Tinha pensado tanto na maneira como lho havia de dizer, e saiu-me assim, bruscamente.
- Há muito que estava à espera, - respondeu-me a Carolina com a mesma tranquilidade com que me diz todas as outras coisas. No entanto vejo-lhe os olhos a humedecer e de seguida as lágrimas a correr livremente pelo rosto. Senti uma vontade imensa de a abraçar, de lhas enxugar, mas fico imóvel. Ela passa o avental pela cara, encara-me de frente, está mais bonita do que nunca.
- E nós?
Conto-lhe então os meus planos. Em França ganha-se muito dinheiro. Logo que tenha o suficiente para começarmos a nossa vida, hei-de arranjar maneira de vir. Há-de estar tudo pronto para nos casarmos e depois vamos os dois para França.
- Queres casar comigo?
- Quero, mas tu não te vais perder por França?
Juro-lhe fidelidade e que o meu amor será eterno, ela sabe que é verdade. A Carolina jura-me fidelidade e que o seu amor será eterno, eu sei que é verdade. Não está ninguém a passar, podemos olhar-nos de frente dar as mãos. Um beijo a princípio fugidio, depois descontrolado, leva-nos para essa eternidade prometida. Meu amor, como dói a partida.
Não tínhamos mais nada para dizer. Carolina segue o caminho da fonte e eu vou directamente para casa.
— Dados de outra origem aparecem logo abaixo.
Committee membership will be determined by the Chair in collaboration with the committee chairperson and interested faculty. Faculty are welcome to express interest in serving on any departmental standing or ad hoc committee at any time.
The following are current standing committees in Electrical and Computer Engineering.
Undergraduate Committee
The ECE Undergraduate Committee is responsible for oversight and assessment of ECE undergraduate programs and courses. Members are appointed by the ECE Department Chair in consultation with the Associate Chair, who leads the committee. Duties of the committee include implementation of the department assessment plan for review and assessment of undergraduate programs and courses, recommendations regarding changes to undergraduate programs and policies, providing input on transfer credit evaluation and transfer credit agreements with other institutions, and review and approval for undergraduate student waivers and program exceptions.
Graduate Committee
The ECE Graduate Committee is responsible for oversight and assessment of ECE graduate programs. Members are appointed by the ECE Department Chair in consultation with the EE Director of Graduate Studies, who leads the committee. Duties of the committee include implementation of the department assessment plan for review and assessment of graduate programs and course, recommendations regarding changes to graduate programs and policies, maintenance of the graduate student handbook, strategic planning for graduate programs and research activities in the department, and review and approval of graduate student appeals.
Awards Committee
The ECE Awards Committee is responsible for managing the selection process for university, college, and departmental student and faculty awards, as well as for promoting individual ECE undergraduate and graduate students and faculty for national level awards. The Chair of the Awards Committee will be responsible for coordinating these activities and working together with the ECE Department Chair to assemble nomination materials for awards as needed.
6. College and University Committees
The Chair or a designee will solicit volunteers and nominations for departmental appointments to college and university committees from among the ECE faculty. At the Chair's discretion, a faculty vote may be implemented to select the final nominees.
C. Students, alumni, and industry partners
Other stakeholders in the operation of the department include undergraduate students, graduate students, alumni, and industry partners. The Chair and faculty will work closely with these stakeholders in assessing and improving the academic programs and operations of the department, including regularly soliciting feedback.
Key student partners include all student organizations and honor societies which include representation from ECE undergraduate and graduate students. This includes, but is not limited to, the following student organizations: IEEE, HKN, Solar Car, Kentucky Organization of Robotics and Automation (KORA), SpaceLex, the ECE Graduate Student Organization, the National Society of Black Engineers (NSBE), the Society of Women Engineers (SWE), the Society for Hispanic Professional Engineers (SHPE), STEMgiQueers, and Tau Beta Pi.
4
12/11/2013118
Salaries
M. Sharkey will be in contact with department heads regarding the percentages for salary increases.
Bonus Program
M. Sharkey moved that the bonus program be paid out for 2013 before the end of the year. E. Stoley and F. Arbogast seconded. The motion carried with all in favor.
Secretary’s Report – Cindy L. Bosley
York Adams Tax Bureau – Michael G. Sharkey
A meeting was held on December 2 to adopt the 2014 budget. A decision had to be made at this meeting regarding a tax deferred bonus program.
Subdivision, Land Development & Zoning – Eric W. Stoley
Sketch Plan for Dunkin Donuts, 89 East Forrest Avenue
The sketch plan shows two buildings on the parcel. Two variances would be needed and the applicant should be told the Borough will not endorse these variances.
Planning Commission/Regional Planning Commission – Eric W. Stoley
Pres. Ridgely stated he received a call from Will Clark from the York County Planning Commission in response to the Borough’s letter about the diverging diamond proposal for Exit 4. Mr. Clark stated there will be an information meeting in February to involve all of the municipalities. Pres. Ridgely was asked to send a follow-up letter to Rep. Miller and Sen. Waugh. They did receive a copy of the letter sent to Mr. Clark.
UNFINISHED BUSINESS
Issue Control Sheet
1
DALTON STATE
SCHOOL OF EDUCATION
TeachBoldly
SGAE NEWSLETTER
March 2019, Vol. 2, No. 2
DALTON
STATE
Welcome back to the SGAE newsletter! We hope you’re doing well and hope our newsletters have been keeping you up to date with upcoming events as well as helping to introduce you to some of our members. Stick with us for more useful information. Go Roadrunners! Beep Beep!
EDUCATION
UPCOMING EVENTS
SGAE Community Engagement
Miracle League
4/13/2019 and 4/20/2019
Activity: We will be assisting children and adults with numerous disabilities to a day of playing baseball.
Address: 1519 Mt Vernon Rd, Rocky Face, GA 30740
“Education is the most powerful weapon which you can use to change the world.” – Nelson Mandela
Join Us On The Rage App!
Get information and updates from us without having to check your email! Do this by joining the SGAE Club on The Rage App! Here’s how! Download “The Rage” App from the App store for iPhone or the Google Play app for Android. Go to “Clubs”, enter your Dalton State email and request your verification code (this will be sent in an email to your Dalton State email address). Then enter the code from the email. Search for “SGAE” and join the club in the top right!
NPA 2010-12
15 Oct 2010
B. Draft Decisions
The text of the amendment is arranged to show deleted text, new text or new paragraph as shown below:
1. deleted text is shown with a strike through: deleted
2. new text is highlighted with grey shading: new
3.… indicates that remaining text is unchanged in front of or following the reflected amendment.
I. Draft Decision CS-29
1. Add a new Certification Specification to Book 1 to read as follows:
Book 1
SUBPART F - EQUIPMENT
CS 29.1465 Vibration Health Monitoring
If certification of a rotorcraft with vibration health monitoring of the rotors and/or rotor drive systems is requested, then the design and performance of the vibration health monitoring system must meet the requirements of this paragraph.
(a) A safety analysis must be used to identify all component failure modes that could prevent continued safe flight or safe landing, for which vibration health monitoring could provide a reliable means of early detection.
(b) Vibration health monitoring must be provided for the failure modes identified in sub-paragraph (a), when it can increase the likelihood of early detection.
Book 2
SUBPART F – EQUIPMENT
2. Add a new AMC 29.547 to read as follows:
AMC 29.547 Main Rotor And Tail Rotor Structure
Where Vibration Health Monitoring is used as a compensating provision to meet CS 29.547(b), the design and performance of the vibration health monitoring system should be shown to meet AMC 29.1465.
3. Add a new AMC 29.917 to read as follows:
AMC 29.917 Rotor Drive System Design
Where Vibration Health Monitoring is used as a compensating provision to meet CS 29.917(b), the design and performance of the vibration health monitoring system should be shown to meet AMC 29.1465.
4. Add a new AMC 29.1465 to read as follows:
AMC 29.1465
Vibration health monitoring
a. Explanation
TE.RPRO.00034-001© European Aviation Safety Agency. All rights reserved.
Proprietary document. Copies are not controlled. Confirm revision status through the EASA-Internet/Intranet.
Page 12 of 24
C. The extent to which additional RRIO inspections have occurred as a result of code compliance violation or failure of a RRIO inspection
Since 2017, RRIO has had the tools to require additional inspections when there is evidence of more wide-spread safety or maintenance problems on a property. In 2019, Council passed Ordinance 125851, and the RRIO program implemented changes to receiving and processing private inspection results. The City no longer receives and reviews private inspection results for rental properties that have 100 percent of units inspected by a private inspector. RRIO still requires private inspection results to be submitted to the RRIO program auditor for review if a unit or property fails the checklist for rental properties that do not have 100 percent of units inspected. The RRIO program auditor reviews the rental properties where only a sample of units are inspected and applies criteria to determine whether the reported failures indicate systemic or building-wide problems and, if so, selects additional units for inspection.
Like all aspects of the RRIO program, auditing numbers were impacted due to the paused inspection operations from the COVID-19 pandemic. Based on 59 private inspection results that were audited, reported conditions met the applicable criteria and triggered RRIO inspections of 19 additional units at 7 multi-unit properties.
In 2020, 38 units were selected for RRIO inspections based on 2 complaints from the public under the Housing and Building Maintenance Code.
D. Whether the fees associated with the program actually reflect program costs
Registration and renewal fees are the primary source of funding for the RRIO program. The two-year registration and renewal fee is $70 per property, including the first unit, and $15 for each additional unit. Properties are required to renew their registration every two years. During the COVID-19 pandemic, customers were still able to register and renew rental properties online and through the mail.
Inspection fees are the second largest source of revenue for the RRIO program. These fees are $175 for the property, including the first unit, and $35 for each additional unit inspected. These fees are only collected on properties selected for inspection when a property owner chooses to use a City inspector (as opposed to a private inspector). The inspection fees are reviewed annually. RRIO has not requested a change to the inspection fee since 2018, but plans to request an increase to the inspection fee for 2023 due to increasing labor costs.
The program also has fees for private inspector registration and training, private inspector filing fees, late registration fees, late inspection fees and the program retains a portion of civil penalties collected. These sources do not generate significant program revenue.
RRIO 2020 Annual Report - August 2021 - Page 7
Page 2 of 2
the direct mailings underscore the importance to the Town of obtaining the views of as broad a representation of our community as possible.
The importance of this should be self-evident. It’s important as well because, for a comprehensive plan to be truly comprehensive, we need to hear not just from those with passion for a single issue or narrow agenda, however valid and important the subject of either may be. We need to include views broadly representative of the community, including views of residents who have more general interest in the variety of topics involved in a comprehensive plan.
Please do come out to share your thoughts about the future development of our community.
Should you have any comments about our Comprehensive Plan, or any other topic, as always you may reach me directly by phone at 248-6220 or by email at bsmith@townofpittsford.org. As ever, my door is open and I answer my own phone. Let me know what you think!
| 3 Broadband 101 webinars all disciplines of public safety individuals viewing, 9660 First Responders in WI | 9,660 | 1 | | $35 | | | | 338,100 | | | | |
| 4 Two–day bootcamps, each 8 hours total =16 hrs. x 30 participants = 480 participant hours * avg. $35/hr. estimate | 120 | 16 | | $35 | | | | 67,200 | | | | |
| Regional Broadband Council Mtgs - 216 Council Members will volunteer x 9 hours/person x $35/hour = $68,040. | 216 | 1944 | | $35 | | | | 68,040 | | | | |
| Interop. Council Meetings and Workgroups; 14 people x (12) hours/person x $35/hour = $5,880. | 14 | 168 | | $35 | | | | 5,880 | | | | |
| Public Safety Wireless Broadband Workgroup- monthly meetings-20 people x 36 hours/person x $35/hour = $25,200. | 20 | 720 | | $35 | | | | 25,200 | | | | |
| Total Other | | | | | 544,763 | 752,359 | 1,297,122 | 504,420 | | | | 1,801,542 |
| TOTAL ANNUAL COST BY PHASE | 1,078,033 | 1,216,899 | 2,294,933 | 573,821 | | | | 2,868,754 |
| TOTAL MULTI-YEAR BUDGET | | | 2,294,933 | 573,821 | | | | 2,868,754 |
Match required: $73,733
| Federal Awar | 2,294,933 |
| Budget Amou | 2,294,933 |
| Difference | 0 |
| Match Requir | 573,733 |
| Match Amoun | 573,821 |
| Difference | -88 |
- Meu pai e minha mãe, peço-lhes autorização para ir para França. Vou dizer ao Ricardo que conte comigo para o próximo grupo.
Em Benlhevai é o Ricardo que é o angariador de interessados para ir para França. Vai-os inscrevendo, sempre em segredo, pois claro. O passador tem destes angariadores em todas as terras e quando tem um número que justifique uma partida, são todos avisados do dia, hora e local de embarque. O Ricardo tem jeito para estas coisas, tudo o que precise de alguma organização e pouco trabalho, tem-no a ele por perto. Mesmo nas merendas normalmente é ele que vai tratando de tudo:
- Mê tu pões o pão, tu o presunto e tu o vinho. Mê tudo à caladinha, ouviste?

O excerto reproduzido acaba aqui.